Rupert was watching her from the doorway.

“You. Keep out of this,” she grumbled. He
flinched and slinked away.

She stomped across the kitchen and flung the
door open. It closed behind her, a lot more firmly than she’d
intended. She strode over to the gaping hole in the back corner and
stared into the empty grave for a good ten minutes. Maybe she
was
going crazy. Maybe not. But snapping at her friends
wouldn’t solve anything.

She took a deep breath and headed back to the
house.

Refusing to look closely at the kitchen
walls, Sam went back to the bedroom where Rupert was sitting on the
bed, looking like a whipped puppy. “Hey, I’m sorry. I shouldn’t
have yelled at you.” She sat down beside him.

“And I shouldn’t have doubted you. That’s not
what friends do.” He took her hand.

“So, we’re good?”

“We’re good.” He patted her hand and gave it
a light squeeze. “Want some help with those cookies?”

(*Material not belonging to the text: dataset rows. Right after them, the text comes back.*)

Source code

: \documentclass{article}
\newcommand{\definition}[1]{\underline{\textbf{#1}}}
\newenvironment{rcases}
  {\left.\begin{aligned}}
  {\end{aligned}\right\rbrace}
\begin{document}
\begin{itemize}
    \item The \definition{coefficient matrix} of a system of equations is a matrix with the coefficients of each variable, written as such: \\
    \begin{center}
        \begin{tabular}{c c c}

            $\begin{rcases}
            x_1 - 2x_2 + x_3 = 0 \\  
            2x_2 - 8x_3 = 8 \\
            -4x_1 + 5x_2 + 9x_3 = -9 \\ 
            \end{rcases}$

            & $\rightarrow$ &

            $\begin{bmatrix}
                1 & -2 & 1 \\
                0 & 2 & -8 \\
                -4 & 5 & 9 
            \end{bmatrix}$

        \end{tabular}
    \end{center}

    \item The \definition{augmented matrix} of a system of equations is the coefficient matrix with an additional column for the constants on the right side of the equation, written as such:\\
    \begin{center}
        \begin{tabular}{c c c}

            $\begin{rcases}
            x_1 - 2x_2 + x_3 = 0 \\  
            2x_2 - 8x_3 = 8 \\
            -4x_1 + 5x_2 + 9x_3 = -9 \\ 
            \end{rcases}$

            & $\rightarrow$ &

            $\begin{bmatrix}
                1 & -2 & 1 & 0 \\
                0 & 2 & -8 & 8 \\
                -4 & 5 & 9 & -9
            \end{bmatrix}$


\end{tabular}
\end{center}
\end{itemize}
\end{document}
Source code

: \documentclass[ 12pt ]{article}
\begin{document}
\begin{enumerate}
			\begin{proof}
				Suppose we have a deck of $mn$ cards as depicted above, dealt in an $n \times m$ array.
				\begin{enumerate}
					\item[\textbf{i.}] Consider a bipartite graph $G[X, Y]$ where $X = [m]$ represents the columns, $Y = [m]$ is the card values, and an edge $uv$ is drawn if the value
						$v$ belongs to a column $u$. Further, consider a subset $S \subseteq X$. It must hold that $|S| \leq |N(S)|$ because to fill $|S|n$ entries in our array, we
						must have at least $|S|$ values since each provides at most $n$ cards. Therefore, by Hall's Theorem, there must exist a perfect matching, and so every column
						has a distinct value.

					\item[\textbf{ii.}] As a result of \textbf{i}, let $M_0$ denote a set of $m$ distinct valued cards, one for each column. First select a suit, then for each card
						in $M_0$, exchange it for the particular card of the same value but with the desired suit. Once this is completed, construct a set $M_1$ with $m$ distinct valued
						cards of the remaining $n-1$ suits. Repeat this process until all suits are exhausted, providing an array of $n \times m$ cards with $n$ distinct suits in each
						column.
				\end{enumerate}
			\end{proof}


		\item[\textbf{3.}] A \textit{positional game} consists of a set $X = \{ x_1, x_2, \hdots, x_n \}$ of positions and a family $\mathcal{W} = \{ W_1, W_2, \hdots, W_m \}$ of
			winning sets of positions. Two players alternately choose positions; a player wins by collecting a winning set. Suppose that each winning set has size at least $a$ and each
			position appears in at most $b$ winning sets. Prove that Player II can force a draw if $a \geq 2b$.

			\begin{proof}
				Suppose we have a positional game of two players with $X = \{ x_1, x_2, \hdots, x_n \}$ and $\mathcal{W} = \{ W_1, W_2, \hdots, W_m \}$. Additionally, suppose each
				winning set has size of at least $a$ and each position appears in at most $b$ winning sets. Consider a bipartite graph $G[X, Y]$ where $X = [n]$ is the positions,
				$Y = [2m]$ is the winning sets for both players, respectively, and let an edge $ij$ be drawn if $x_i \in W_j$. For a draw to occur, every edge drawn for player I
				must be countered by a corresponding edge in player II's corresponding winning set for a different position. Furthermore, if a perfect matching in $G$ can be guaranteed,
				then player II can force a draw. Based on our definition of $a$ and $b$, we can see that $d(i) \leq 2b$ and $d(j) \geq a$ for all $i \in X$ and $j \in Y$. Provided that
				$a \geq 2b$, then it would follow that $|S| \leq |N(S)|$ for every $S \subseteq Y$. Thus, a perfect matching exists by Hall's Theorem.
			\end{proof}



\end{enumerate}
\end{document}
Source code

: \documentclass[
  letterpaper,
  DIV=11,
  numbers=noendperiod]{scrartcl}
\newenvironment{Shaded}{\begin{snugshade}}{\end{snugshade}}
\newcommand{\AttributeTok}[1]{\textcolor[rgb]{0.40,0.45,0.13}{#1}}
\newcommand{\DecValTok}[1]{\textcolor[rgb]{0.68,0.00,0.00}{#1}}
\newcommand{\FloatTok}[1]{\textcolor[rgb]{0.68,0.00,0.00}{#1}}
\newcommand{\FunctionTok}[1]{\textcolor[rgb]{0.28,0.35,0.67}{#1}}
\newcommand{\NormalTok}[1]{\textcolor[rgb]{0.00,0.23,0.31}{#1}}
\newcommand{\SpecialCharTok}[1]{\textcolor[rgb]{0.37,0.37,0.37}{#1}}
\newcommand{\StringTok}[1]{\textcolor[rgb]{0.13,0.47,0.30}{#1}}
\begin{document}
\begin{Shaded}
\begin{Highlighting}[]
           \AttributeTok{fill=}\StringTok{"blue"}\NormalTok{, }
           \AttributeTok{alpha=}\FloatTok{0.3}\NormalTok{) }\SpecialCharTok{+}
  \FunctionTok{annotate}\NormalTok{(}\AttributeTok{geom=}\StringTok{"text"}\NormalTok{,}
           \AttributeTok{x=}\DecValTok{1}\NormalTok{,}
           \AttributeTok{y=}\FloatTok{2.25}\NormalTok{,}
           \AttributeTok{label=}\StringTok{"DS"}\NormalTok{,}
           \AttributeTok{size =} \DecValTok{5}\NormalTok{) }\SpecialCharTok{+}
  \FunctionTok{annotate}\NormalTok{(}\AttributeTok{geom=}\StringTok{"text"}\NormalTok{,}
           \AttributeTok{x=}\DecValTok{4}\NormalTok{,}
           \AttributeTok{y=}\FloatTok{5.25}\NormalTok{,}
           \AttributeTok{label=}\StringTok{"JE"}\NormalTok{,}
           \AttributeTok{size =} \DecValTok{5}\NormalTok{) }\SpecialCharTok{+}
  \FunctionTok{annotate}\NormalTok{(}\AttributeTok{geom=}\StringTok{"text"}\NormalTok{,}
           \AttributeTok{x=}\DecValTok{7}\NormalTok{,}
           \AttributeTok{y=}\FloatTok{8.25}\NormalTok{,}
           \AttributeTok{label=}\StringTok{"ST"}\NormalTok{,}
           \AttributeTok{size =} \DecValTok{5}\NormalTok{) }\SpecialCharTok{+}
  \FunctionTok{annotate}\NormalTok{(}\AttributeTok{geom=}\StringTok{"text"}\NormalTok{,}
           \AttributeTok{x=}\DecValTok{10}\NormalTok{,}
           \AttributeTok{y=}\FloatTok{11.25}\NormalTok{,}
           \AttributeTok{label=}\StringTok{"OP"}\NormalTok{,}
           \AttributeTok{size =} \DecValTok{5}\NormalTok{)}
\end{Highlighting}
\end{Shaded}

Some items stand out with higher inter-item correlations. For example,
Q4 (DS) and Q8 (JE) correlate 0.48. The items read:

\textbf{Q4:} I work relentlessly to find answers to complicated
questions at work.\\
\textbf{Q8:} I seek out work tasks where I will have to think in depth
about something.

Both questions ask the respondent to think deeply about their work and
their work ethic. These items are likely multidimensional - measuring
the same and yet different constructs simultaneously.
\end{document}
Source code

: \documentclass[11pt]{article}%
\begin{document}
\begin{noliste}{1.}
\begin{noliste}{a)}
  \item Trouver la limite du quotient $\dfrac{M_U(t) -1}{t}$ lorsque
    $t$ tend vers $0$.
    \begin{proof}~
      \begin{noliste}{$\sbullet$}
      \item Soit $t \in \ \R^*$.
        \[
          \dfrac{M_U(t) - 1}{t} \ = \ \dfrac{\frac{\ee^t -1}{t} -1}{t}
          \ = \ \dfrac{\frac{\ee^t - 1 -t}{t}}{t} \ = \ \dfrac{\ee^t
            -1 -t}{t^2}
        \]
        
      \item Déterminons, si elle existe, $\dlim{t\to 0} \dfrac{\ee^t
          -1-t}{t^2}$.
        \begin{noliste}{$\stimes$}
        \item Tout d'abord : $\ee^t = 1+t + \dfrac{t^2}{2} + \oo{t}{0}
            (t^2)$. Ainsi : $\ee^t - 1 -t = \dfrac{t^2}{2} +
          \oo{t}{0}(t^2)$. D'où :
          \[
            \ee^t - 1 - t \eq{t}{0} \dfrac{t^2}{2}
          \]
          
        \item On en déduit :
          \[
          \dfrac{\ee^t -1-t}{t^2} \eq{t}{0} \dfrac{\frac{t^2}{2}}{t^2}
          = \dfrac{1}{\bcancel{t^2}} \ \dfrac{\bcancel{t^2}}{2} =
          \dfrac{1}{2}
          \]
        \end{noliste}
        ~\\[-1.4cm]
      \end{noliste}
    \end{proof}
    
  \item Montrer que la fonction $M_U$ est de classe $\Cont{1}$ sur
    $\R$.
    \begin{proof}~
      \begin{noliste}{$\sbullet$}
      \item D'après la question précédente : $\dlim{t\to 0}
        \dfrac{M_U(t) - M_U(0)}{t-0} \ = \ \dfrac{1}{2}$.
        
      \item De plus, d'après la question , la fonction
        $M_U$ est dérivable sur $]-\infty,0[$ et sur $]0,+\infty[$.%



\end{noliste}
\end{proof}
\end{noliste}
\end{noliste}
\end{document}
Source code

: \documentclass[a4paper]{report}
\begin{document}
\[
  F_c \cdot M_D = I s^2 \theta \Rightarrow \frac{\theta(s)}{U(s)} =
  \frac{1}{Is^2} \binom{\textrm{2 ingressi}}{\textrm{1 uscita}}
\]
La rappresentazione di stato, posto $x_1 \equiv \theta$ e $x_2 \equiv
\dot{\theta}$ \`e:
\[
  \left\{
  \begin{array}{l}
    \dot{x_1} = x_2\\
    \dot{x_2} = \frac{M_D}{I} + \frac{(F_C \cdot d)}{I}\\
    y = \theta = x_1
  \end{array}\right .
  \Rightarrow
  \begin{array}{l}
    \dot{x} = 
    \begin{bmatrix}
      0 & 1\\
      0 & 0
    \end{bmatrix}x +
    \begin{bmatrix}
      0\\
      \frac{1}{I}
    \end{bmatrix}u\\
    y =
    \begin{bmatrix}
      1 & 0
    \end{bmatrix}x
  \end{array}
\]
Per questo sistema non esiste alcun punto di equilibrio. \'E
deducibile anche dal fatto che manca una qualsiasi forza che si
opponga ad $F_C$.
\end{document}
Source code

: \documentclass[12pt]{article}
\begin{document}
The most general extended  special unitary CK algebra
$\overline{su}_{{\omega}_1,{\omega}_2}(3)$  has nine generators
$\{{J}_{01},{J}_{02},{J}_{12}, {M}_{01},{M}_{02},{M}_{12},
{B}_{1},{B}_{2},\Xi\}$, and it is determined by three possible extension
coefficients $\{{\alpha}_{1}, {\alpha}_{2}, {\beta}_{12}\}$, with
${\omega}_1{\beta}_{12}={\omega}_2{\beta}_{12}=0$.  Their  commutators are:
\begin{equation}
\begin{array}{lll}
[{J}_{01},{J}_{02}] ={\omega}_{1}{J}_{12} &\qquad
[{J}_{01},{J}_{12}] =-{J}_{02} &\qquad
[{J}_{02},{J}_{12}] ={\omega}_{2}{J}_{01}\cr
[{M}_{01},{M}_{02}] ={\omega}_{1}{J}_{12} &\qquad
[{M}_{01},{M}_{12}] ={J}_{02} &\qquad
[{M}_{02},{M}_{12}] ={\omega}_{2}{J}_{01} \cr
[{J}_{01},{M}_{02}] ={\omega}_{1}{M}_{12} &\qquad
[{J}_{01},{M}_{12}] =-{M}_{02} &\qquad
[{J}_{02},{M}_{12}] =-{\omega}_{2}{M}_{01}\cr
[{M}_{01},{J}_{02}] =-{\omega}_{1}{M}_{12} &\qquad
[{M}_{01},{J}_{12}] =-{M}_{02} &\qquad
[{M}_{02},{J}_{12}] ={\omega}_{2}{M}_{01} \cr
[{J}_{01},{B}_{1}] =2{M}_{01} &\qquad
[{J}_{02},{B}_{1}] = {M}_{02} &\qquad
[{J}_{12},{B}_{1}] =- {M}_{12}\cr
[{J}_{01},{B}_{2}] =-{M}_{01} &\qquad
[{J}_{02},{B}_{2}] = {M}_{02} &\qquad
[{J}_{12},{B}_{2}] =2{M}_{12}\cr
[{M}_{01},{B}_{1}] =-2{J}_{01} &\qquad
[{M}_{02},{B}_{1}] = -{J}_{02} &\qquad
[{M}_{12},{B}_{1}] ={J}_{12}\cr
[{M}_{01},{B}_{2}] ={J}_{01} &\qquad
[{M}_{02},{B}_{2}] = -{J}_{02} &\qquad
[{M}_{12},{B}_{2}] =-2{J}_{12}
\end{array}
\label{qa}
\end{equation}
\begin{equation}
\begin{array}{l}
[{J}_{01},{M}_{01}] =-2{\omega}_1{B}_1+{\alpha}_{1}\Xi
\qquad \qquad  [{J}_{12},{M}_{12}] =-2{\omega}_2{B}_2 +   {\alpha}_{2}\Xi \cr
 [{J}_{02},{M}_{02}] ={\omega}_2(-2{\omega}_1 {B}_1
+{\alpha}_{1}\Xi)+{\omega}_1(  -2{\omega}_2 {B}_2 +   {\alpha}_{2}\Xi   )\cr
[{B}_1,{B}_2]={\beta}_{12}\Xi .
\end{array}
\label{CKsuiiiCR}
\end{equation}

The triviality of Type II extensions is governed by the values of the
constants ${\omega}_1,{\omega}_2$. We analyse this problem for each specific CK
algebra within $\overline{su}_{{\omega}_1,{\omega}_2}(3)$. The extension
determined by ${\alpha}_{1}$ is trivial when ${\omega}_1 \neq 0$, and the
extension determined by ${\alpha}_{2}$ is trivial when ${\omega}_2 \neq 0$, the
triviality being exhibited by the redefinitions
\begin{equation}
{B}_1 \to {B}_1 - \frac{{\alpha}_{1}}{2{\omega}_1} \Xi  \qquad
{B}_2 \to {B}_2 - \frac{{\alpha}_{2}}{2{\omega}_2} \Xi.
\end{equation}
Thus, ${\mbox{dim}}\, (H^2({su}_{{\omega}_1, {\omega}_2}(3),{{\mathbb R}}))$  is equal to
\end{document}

“Absolutely. I’ll just recheck all the locks
first.”

He went out to the truck while Sam made the
rounds, ignoring the green powder in several places. She rinsed her
fingers at the kitchen sink and the substance came right off. So
strange.

She drove back home, still shaky over the
fact that she was seeing things other people couldn’t see, hoping
that it wasn’t some alien concoction from the Planet Whatever.

 

 

 

Chapter 12

 

 

By two o’clock Rupert and Sam were up to
their elbows in cookies. He’d completely moved past the earlier
little tiff and pitched in with his practiced ease in the kitchen.
As Sam mixed each new flavor of dough he operated the press and
filled cookie sheets with neat rows of butter cookies, chocolate
spritz, butter-mint whirls and more. She shuffled them in and out
of the oven and onto cooling racks. As he worked up the final batch
she prepared decorator icing and began piping a variety of tiny
summer flowers onto the cooled ones. She loved to see how many
different styles she could come up with, customizing every order so
the customer always received a surprise.